Misschien als je een verrijkte omgeving voor haar creΓ«ert. Dus hoe creΓ«er je een verrijkte omgeving voor een binnenkat?

  1. Wetenschappers die het gedrag van katten hebben bestudeerd, bevelen aan dat het spinnen op zijn minst toegang moet hebben twee kamers (Mertens en SchΓ€r, 1988; Bernstein en Strack, 1996).
  2. Als er meerdere katten zijn, zou elk van hen moeten hebben minimaal 10 mΒ² ruimtes (Bernstein en Strack, 1996). In dit geval bestaat de kans dat elk van de katten op elk moment een geschikte hoek kan vinden om te ontspannen of te spelen, en ze zullen niet in conflict komen. Volgens een studie (Barry en Crowell-Davis, 1999), meestal katten houd een afstand van 1 tot 3 meter of meer van elkaar, en ze zouden deze afstand niet moeten kunnen verkleinen.
  3. Niet alleen de oppervlakte van de kamer is echter belangrijk, maar ook de kwaliteit van de vulling.
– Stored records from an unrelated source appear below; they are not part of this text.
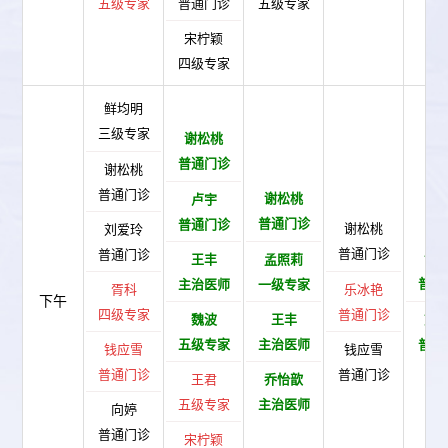
五级专家
普通门诊
五级专家
宋柠颖
四级专家
鲜均明
三级专家
谢松桃
普通门诊
谢松桃
普通门诊
谢松桃
卢宇
普通门诊
普通门诊
谢松桃
刘爱玲
普通门诊
普通门诊
谢
王丰
孟照莉
普通
主治医师
一级专家
胥科
乐冰艳
下午
四级专家
普通门诊
魏波
王丰
刘
五级专家
主治医师
普通
钱应雪
钱应雪
普通门诊
普通门诊
王君
乔怡歆
五级专家
主治医师
向婷
普通门诊
宋柠颖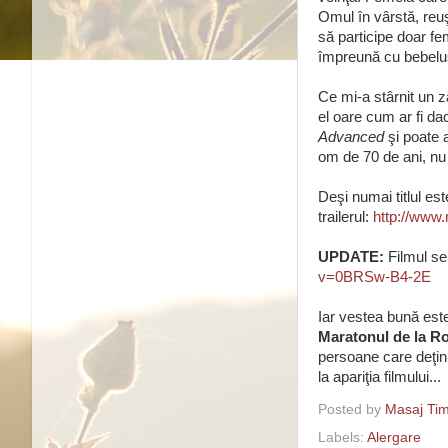
Omul în vârstă, reuş
să participe doar fe
împreună cu bebeluş
Ce mi-a stârnit un z
el oare cum ar fi d
Advanced
şi poate 
om de 70 de ani, nu
Deşi numai titlul est
trailerul:
http://www.
UPDATE:
Filmul se
v=0BRSw-B4-2E
Iar vestea bună est
Maratonul de la 
persoane care deţin 
la apariţia filmului...
Posted by
Masaj Tim
Labels:
Alergare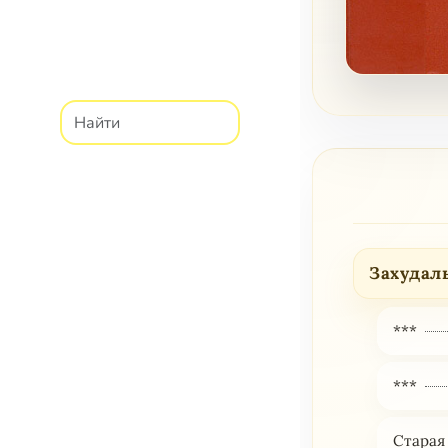
Захудал
***
***
Старая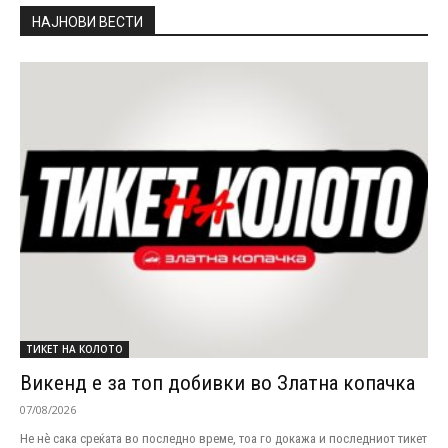
НАЈНОВИ ВЕСТИ
ТИКЕТ НА КОЛОТО
Викенд е за топ добивки во Златна копачка
07/08/2026
Не нѐ сака среќата во последно време, тоа го докажа и последниот тикет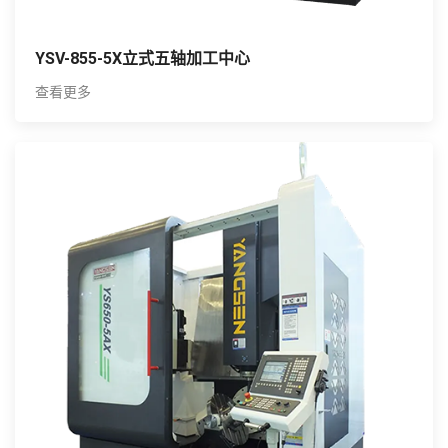
YSV-855-5X立式五轴加工中心
查看更多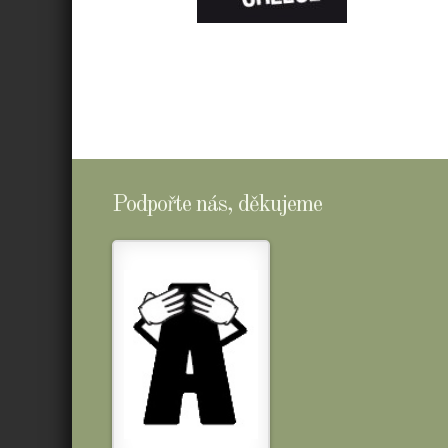
E-
SHOPTOMSCHEESE
Podpořte nás, děkujeme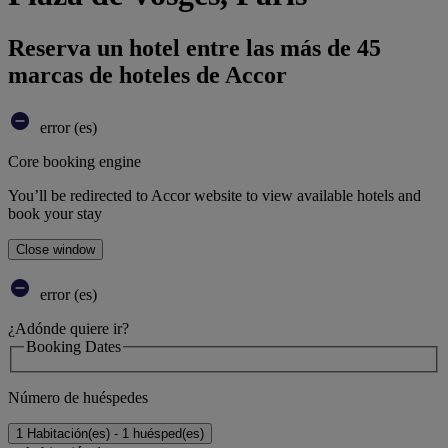
Reserva un hotel entre las más de 45
marcas de hoteles de Accor
error (es)
Core booking engine
You’ll be redirected to Accor website to view available hotels and
book your stay
Close window
error (es)
¿Adónde quiere ir?
Booking Dates
Número de huéspedes
1 Habitación(es) - 1 huésped(es)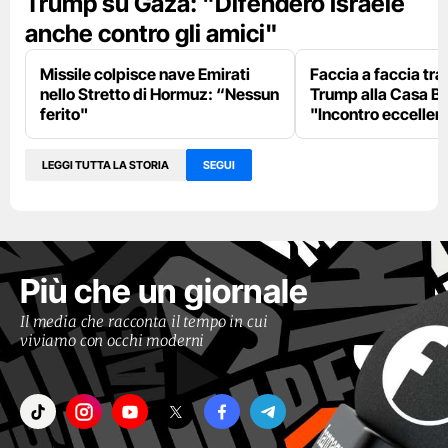
Trump su Gaza: "Difenderò Israele
anche contro gli amici"
Missile colpisce nave Emirati
Faccia a faccia tr
nello Stretto di Hormuz: “Nessun
Trump alla Casa Bi
ferito"
"Incontro eccellent
LEGGI TUTTA LA STORIA
SEGUI
Più che un giornale
Il media che racconta il tempo in cui
viviamo con occhi moderni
Katten zijn actief en houden van klimmen (Eisenberg, 1989), en dus de "toplagen" als uitkijkpunten en veilige havens (DeLuca en Kranda, 1992; Holmes, 1993; James, 1995). Purrs moeten worden uitgerust β€œtweede” en zelfs β€œderde” verdieping. Dit kunnen speciale apparaten zijn die in dierenwinkels worden verkocht, maar ook planken, vensterbanken en andere geschikte oppervlakken.
  4. Het grootste deel van de dag slapen of rusten katten, wat betekent dat het noodzakelijk is om ze uit te rusten comfortabele slaapvertrekken met comfortabele oppervlakken zoals kussentjes (Crouse et al., 1995) of zachte stoffen (Hawthorne et al., 1995). Aangezien katten liever alleen rusten dan in het gezelschap van andere dieren (Podberscek et al., 1991), moeten er voldoende slaapplaatsen in de kamer zijn (standaardformule: N + 1, waarbij N het aantal dieren in de stal is ).
  5. Soms hebben katten de behoefte om zich te verstoppen, ook om contact met andere dieren of mensen te vermijden, evenals in stressvolle situaties (Carlstead et al., 1993; James, 1995; Rochlitz et al., 1998). Volgens een studie (Barry en Crowell-Davis, 1999) besteden katten 48-50% van hun tijd aan het verstoppen voor nieuwsgierige blikken. Daarom zijn er naast de gebruikelijke slaapplaatsen "schuilplaatsen" nodig waar spinnen zich kunnen verstoppen. Schroll (2002) vindt dat een huis moet hebben minimaal twee "schuilplaatsen" per kat. Dit voorkomt veel gedragsproblemen.
  6. Het huis zou moeten hebben genoeg bakjes (standaardformule: N+1, waarbij N het aantal katten in huis is) verwijderd van rust- en voerplaatsen. Dienbladen moeten op rustige plaatsen worden geplaatst en minstens één keer per dag worden schoongemaakt. Houd er rekening mee dat verschillende katten verschillende voorkeuren voor zwerfvuil hebben, en met deze voorkeuren moet rekening worden gehouden. Net als bij voorkeuren met betrekking tot het ontwerp van het "toilet" (open of gesloten).  
  7. Het is erg belangrijk voor een kat om controle te hebben over de omgeving en zich niet te vervelen (Broom en Johnson, 1993, pp. 111-144). Hoewel het verblijf in een huis saai kan zijn als de eigenaar niet genoeg afwisseling biedt (Wemelsfelder, 1991), houden katten ook niet van overmatige onvoorspelbaarheid, zoals de introductie van onbekende dieren en mensen of plotselinge veranderingen in de dagelijkse routine (Carlstead et al., 1993). ). De reactie van een kat op de hoeveelheid prikkels of veranderingen hangt af van vele factoren, waaronder het temperament van de kat (Lowe en Bradshaw, 2001) en levenservaring. Het is raadzaam om extremen te vermijden, maar de kat tegelijkertijd de kans te geven levensomstandigheden beheersen en keuzes maken (bijvoorbeeld ander speelgoed of eten kiezen).
  8. Een kat is een geboren jager, wat betekent dat hij dit gedrag moet kunnen vertonen. Bijvoorbeeld binnen jachtsimulatiespellen (hinderlagen, volgen en vangen van prooien, etc.)